Jealousy scratched at her. He was fond of Mark and was helping him explore his development. “He’s over at Ricky’s, working on the car.”

“The Pinto?”

“Yeah.”

The man laughed quietly, but there was an unpleasant undertone in the sound. Was
he
jealous? Of Ricky, for being with Mark? She pushed the thought away.

“I wish them the best,” he said. He was focusing on her, and she walked back to the couch and sat down, sipping the wine cooler. “How have you been?”

“Okay,” she said, and wiggled. She tried to sound cool.
Okay.

He knelt in front of her and began unbuttoning her blouse, and she felt the thickness in her chest again, as though she were breathing water. She put down the wine cooler, helped him pull the blouse off, let him reach around her and unsnap the brassiere; he’d shown her how he could do it with one hand.

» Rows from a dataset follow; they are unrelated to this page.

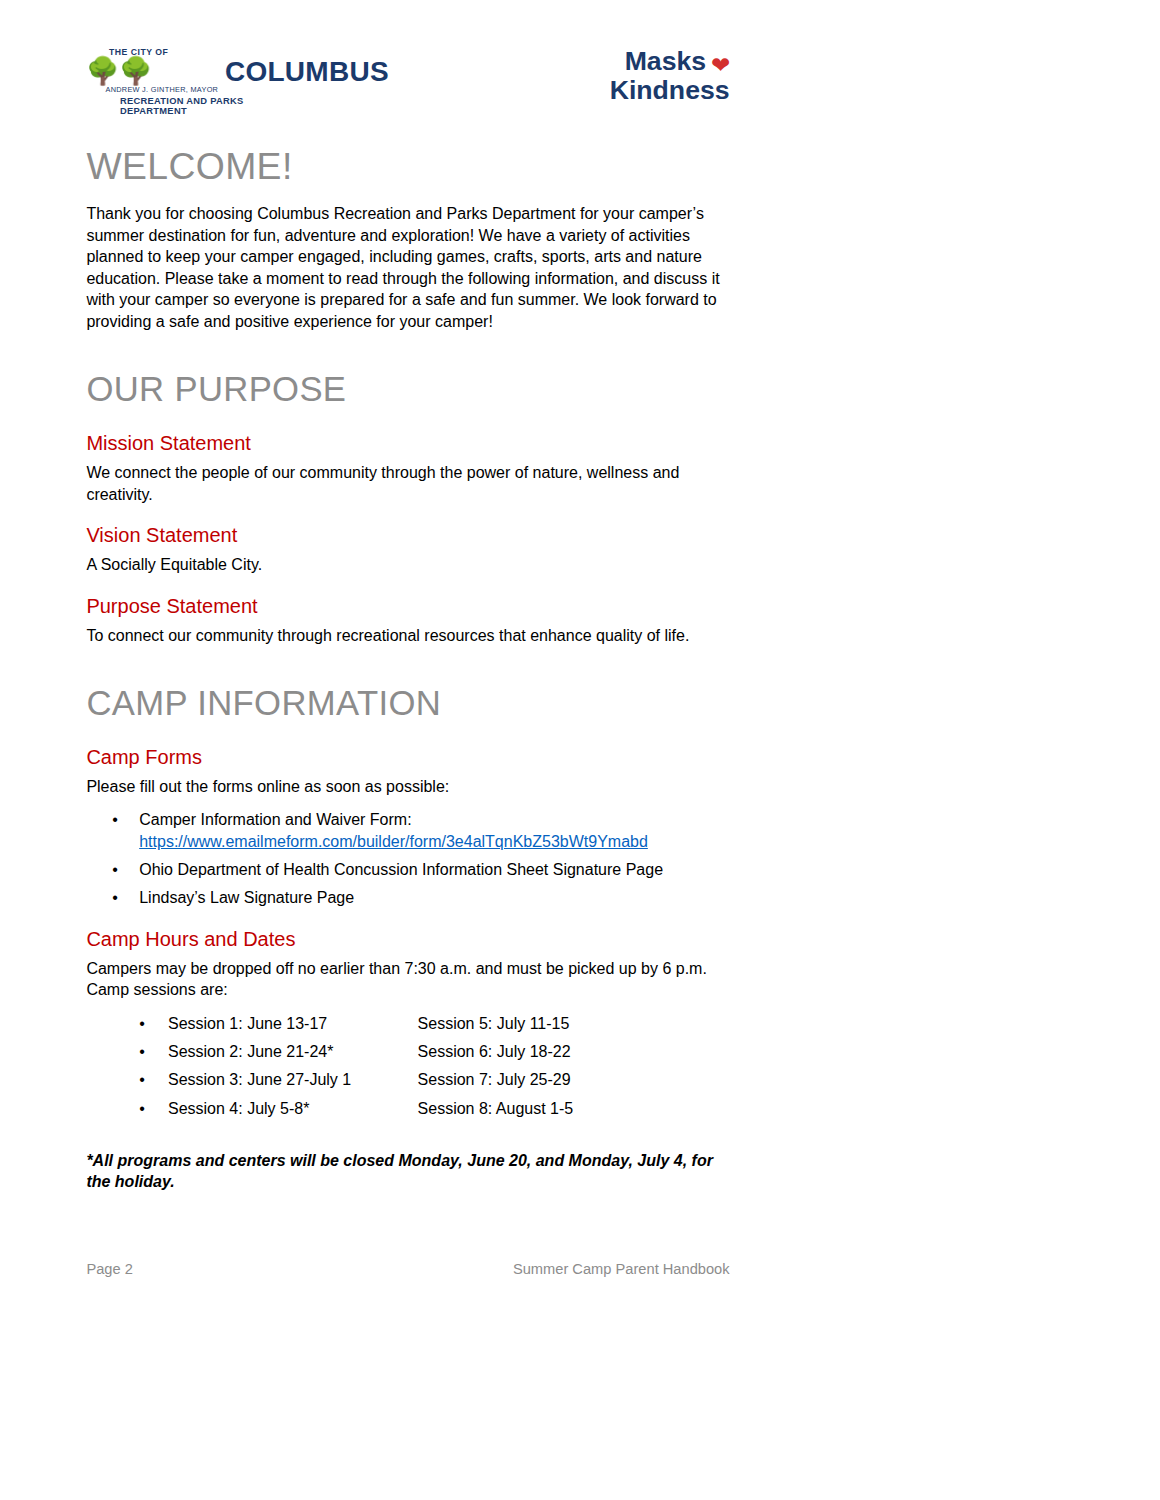THE CITY OF
🌳🌳COLUMBUS
ANDREW J. GINTHER, MAYOR
RECREATION AND PARKS
DEPARTMENT
Masks ❤
Kindness
WELCOME!
Thank you for choosing Columbus Recreation and Parks Department for your camper’s summer destination for fun, adventure and exploration! We have a variety of activities planned to keep your camper engaged, including games, crafts, sports, arts and nature education. Please take a moment to read through the following information, and discuss it with your camper so everyone is prepared for a safe and fun summer. We look forward to providing a safe and positive experience for your camper!
OUR PURPOSE
Mission Statement
We connect the people of our community through the power of nature, wellness and creativity.
Vision Statement
A Socially Equitable City.
Purpose Statement
To connect our community through recreational resources that enhance quality of life.
CAMP INFORMATION
Camp Forms
Please fill out the forms online as soon as possible:
Camper Information and Waiver Form:
https://www.emailmeform.com/builder/form/3e4alTqnKbZ53bWt9Ymabd
Ohio Department of Health Concussion Information Sheet Signature Page
Lindsay’s Law Signature Page
Camp Hours and Dates
Campers may be dropped off no earlier than 7:30 a.m. and must be picked up by 6 p.m. Camp sessions are:
| • | Session 1: June 13-17 | Session 5: July 11-15 |
| • | Session 2: June 21-24* | Session 6: July 18-22 |
| • | Session 3: June 27-July 1 | Session 7: July 25-29 |
| • | Session 4: July 5-8* | Session 8: August 1-5 |
*All programs and centers will be closed Monday, June 20, and Monday, July 4, for the holiday.
Page 2 Summer Camp Parent Handbook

She had solid breasts like cupcakes, and small stubby nipples.

“Wonderful,” he whispered. He stroked one of her nipples, then stood up and his hand went to his fly. “Let’s try this one.”

She was aware of him watching, of his intent blue eyes following her; he pushed her hair out of her face.

Behind him the blonde woman on “Wheel of Fortune” was turning around the last of the letters.

Two Minute Warning,
the sign said.

When the Iceman left, he drove out to the county road, to the first stop sign, and sat there, smoking, thinking about John Mueller and Weather Karkinnen. So many troubling paths were opening. He tried to follow them in his mind, and failed: they tangled like a rats’ nest.

If the photograph turned up, and if they identified him, they’d have him on the sex charge. That’s all he’d wanted to stop. When Harper called and said Frank LaCourt had the photo but didn’t know who was in it, all he’d wanted was to get it back. Get it before the sheriff got it.

Then he’d killed Claudia too quickly and hadn’t gotten the photo. Now the photo would mean they’d look at him for the killings. More than that: when they saw the photo, they’d figure the whole thing out.